◆ Brief 1
Substitute "COLMAP camera model" for "COLMAP model" in the part of the entries that opens with the line containing "Follow each photo" and closes with the line containing "0.003709, 0.955320, 0.512616]]", reproducing only those lines and leaving everything else in them unchanged.

Segment Start: Selected passage

Now on VHS: exercise vids, cats in sweaters, crafting
This all started with a copy of “Inside and Outside Custodial Videos,” a training vid found in the breakroom of a McDonald’s in Wisconsin.
From there, Joe Pickett and Nick Prueher discovered a world of exercise videos, aggressive crafting and animals fashions among the VHS tapes at thrift stores and estate sales. “The Found Footage Festival” returns with a collection of greatest hits, commentary and updates on the subjects. This festival first played Duluth in 2012 and has also gained an international audience.
“Found Footage Festival: Cherished Gems” is at 7 p.m. Thursday, Nov. 7, at Zinema 2, 222 E. Superior St. Tickets: $11 at foundfootagefest.com.
Charlie Parr with “Charlie Parr”

Segment End: Selected passage

◆ Brief 2
Pick up the article on the Found Footage Festival at the point where it stops and continue writing it.

Segment Start: Information supplied

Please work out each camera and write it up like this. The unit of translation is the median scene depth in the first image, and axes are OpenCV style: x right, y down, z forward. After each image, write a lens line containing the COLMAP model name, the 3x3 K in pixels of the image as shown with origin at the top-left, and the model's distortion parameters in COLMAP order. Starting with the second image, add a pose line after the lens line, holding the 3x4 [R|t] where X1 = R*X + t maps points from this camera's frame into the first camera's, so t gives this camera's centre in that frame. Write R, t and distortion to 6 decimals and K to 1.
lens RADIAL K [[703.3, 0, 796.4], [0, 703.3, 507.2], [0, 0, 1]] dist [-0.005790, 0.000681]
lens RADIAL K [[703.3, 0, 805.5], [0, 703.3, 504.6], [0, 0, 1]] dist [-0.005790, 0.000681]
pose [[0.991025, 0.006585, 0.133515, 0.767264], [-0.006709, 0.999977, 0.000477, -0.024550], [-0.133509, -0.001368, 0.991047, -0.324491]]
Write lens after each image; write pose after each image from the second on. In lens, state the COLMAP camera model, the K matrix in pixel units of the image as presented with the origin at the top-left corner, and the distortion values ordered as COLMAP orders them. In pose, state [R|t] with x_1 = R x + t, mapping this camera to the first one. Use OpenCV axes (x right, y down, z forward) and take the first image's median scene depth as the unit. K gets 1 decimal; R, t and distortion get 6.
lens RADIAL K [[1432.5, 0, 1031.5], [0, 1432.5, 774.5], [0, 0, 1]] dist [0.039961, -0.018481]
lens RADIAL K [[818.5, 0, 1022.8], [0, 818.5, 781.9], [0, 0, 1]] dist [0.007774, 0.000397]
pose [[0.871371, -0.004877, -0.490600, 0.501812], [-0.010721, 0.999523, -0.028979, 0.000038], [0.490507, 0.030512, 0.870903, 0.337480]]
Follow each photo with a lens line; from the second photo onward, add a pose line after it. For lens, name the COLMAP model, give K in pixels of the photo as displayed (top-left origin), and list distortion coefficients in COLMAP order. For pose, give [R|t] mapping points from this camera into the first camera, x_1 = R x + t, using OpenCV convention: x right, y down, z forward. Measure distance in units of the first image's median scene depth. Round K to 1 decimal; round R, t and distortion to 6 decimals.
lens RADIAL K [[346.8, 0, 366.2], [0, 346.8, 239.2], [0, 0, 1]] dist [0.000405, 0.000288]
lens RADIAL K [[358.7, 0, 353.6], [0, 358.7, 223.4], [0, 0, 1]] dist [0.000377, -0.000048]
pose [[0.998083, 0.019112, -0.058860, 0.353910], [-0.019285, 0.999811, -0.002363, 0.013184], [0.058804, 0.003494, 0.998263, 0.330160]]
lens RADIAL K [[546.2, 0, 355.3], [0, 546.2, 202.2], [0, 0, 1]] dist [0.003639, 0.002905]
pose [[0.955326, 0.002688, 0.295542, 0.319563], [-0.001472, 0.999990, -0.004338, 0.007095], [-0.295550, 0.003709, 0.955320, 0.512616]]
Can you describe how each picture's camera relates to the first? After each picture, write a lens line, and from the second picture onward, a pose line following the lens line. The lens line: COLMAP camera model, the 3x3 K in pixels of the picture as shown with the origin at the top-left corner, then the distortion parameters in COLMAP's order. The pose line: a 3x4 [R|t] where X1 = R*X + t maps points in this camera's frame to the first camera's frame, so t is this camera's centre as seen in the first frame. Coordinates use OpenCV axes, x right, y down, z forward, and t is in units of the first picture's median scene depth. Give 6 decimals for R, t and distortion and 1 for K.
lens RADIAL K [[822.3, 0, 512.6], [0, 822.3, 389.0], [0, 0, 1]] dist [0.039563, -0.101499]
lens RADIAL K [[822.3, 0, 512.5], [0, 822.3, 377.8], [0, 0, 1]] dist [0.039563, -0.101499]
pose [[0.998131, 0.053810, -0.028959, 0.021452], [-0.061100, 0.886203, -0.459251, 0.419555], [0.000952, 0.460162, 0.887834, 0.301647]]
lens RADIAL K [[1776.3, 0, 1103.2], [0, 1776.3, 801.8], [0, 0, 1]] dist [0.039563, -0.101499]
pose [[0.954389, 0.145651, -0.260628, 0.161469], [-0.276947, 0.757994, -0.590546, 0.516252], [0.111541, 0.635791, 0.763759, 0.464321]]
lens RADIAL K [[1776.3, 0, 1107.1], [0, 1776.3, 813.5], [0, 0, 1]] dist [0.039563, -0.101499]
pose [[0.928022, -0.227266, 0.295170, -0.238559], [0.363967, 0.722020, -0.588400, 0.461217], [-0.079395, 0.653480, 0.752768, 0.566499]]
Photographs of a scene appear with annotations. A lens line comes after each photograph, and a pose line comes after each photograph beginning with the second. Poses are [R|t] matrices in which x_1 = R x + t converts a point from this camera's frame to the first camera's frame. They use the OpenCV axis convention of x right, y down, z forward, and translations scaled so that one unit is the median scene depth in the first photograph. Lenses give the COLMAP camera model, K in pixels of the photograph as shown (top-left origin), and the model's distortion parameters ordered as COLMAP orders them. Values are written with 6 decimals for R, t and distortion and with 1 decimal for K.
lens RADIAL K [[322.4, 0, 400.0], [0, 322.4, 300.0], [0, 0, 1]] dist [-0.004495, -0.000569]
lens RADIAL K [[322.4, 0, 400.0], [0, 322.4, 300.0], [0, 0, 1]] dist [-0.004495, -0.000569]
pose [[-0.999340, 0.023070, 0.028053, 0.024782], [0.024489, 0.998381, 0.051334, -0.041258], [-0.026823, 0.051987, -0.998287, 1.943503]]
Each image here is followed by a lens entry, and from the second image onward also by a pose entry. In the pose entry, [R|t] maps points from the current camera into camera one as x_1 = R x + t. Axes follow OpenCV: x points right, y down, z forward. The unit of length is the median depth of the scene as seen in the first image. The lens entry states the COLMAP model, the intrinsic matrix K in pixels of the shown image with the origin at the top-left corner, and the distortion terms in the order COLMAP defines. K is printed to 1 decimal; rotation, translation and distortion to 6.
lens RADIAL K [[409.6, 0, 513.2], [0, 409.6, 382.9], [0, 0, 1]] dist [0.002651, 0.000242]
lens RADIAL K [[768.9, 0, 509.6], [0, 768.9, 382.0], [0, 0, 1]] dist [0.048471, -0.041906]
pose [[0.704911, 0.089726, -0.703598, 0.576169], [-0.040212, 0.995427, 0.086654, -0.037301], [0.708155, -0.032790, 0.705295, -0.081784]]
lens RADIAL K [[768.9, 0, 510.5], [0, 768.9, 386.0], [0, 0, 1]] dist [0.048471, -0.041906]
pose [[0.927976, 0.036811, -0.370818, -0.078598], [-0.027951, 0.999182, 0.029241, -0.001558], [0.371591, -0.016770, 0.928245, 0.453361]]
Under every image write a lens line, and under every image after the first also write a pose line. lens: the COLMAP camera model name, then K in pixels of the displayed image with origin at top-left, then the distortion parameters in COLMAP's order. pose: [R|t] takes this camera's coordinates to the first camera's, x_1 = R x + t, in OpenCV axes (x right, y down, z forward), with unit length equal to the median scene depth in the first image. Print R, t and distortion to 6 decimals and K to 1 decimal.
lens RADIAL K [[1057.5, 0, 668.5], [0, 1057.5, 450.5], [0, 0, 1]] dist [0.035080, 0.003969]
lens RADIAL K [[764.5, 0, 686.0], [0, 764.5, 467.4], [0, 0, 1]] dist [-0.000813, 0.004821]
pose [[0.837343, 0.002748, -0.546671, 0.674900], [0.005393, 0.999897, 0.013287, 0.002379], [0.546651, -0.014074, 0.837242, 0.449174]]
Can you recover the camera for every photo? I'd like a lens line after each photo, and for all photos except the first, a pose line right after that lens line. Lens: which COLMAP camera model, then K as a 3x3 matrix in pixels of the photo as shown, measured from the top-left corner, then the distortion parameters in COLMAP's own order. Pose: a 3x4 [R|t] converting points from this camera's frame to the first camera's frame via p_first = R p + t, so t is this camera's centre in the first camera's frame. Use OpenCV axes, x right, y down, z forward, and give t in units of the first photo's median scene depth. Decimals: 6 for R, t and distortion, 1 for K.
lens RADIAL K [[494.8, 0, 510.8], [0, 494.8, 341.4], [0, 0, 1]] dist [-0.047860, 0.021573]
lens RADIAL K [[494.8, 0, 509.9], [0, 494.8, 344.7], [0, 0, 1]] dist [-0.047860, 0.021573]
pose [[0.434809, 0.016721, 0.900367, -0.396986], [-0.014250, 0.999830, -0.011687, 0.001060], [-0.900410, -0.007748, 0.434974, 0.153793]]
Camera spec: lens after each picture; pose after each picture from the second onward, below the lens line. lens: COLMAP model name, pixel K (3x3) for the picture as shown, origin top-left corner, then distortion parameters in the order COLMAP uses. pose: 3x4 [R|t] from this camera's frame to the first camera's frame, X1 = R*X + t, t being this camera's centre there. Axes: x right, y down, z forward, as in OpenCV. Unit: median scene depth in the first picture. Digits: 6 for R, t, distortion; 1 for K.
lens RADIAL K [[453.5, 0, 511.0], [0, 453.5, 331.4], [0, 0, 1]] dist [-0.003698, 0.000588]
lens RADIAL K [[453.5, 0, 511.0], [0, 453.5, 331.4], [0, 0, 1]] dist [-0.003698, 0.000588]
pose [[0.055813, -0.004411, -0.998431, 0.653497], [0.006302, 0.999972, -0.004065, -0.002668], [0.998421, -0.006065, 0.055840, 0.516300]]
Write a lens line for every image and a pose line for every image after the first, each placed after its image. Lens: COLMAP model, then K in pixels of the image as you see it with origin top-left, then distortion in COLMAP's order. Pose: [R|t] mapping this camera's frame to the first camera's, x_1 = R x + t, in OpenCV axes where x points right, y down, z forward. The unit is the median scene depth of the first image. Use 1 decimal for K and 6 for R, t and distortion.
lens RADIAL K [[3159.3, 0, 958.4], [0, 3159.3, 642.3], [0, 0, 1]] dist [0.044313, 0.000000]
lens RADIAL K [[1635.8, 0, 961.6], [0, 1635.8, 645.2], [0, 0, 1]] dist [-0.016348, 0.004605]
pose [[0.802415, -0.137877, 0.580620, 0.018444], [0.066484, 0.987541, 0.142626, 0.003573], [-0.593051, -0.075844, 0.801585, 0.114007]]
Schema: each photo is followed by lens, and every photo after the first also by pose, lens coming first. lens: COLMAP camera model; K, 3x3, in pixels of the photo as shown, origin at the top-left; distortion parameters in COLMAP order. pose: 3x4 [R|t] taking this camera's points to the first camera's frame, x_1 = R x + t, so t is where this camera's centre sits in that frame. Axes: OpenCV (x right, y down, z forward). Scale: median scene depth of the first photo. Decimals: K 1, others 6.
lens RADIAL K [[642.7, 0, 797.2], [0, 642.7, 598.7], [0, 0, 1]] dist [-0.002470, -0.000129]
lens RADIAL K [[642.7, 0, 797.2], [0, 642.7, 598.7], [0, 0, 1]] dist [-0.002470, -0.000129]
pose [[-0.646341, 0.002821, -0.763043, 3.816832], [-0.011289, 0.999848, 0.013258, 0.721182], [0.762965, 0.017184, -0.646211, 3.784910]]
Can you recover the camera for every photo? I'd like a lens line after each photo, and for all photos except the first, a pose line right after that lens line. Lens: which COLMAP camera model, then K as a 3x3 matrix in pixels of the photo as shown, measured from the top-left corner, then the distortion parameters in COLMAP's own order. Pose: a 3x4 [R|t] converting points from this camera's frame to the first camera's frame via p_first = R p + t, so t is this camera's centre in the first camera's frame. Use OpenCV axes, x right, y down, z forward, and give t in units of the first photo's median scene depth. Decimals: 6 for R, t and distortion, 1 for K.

Segment End: Information supplied

◆ Expected answer 1
Follow each photo with a lens line; from the second photo onward, add a pose line after it. For lens, name the COLMAP camera model, give K in pixels of the photo as displayed (top-left origin), and list distortion coefficients in COLMAP order. For pose, give [R|t] mapping points from this camera into the first camera, x_1 = R x + t, using OpenCV convention: x right, y down, z forward. Measure distance in units of the first image's median scene depth. Round K to 1 decimal; round R, t and distortion to 6 decimals.
lens RADIAL K [[346.8, 0, 366.2], [0, 346.8, 239.2], [0, 0, 1]] dist [0.000405, 0.000288]
lens RADIAL K [[358.7, 0, 353.6], [0, 358.7, 223.4], [0, 0, 1]] dist [0.000377, -0.000048]
pose [[0.998083, 0.019112, -0.058860, 0.353910], [-0.019285, 0.999811, -0.002363, 0.013184], [0.058804, 0.003494, 0.998263, 0.330160]]
lens RADIAL K [[546.2, 0, 355.3], [0, 546.2, 202.2], [0, 0, 1]] dist [0.003639, 0.002905]
pose [[0.955326, 0.002688, 0.295542, 0.319563], [-0.001472, 0.999990, -0.004338, 0.007095], [-0.295550, 0.003709, 0.955320, 0.512616]]

◆ Expected answer 2
Charlie Parr, who has just released his self-titled album, will play the Cedar Lounge every Wednesday in November — a record-release residency.
The story of the album: Parr, who broke his shoulder in multiple places more than a year ago, returned to music with solidified intentions. He’s not interested in careerism, he says on Facebook, he’s learned that he just wants to make music. “That’s what counts the most — Pure motives and loving intention,” he wrote. “Charlie Parr” the album is a collection that includes a new look to old songs.
Charlie Parr record release residency is at 8 p.m. Nov. 13, Nov. 20 and Nov. 27 at Cedar Lounge, 1715 N. Third St., Superior.
Church of Cash to walk the line
Church of Cash is a tribute to the "man in black" that bills itself as having a “loyalty to the message that Johnny left to us all.” The band is fronted by Minnesota artist Jay Kalk, who told the City Pages in 2015 that his repertoire is 140 songs deep. Among the songs on the band’s website: “Mean Eyed Cat,” “Tennessee Flattop Box,” “Walk The Line” and “Get Rhythm.”
Church of Cash featuring the Music of Johnny Cash is at 8 p.m. Nov. 9 at NorShor Theatre, 211 E. Superior St. Tickets: $25 at jadepresents.com/event/2019-church-of-cash-duluth.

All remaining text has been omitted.